L’EZLN, armée zapatiste de libération nationale, a connu douze jours de guerre, neuf années de négociations avec le gouvernement, puis a instauré, avec la société civile, un gouvernement autonome dans 38 communes du Chiapas. Anaï, jeune descendante des premiers combattants zapatistes, retrace l’histoire de cette armée qui s’est battue pour défendre les populations indigènes de cette région du sud-ouest mexicain.
Casquette violette vissée sur la tête, jean et baskets, Anaï, 18 ans, est l’une des cinq femmes de la délégation zapatiste accueillies dans les Alpes-de-Haute-Provence par la coopérative Longo Maï.
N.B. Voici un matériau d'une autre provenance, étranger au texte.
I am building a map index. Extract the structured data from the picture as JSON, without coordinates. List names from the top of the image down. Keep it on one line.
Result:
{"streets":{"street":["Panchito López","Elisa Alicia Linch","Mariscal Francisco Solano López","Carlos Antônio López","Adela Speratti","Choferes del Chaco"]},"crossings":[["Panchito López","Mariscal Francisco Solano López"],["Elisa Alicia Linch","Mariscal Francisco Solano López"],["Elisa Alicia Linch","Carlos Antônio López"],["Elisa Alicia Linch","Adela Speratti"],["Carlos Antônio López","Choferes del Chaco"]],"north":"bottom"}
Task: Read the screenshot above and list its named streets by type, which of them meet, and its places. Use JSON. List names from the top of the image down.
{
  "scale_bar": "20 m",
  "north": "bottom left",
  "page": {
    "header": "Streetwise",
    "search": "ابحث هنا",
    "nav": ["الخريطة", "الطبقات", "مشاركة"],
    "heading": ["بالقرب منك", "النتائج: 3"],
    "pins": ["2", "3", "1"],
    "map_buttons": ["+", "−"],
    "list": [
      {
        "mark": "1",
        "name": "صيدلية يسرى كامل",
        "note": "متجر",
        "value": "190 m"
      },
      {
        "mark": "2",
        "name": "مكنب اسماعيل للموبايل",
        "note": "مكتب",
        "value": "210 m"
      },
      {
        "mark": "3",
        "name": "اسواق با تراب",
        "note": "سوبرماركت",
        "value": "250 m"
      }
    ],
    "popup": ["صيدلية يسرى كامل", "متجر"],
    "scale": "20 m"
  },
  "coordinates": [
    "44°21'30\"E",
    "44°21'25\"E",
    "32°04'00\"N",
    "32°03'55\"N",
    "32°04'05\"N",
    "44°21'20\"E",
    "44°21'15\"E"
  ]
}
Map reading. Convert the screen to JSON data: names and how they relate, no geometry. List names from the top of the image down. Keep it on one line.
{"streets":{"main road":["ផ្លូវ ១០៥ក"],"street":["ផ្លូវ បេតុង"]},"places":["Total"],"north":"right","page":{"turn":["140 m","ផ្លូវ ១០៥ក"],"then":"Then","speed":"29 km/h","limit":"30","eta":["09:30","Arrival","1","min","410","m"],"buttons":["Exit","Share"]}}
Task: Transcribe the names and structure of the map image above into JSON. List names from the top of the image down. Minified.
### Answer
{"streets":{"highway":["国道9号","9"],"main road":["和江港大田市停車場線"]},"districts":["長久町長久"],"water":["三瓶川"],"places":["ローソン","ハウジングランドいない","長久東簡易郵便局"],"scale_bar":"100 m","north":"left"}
Elle est déléguée de la base d’appui de son village (voir page 8) . Face aux collectifs militants de la région, avides de l’entendre lors de la journée d’accueil, elle raconte dans quelles conditions s’est créée l’EZLN (Ejército zapatista de liberación nacional), l’armée zapatiste de libération nationale. Au milieu du XXe siècle, « quand sont arrivés les finqueros, ils ont occupé les terres et ont asservi la population. Un seul de ces grands propriétaires pouvait posséder 20 à 25 000 hectares. Nos parents, grands-parents et arrières-grands-parents ont travaillé pour ces gens-là. Récolte, élevage, construction de larges murs de deux mètres de haut pour servir de clôture au bétail… Le travail était très dur, car ils devaient porter sur le dos des pierres venant de la montagne. Si la tâche quotidienne n’était pas effectuée, ils étaient fouettés. Si quelqu’un manquait de respect au patron, il était suspendu à un arbre dans un filet. Quand le patron voulait violer une femme, il l’appelait pour nettoyer sa chambre ou la coinçait sur les chemins du domaine. Ces horreurs ont poussé nos aïeux à s’organiser. Ils ne savaient pas qu’au même moment, en ville, d’autres s’organisaient pour venir lutter dans la forêt ».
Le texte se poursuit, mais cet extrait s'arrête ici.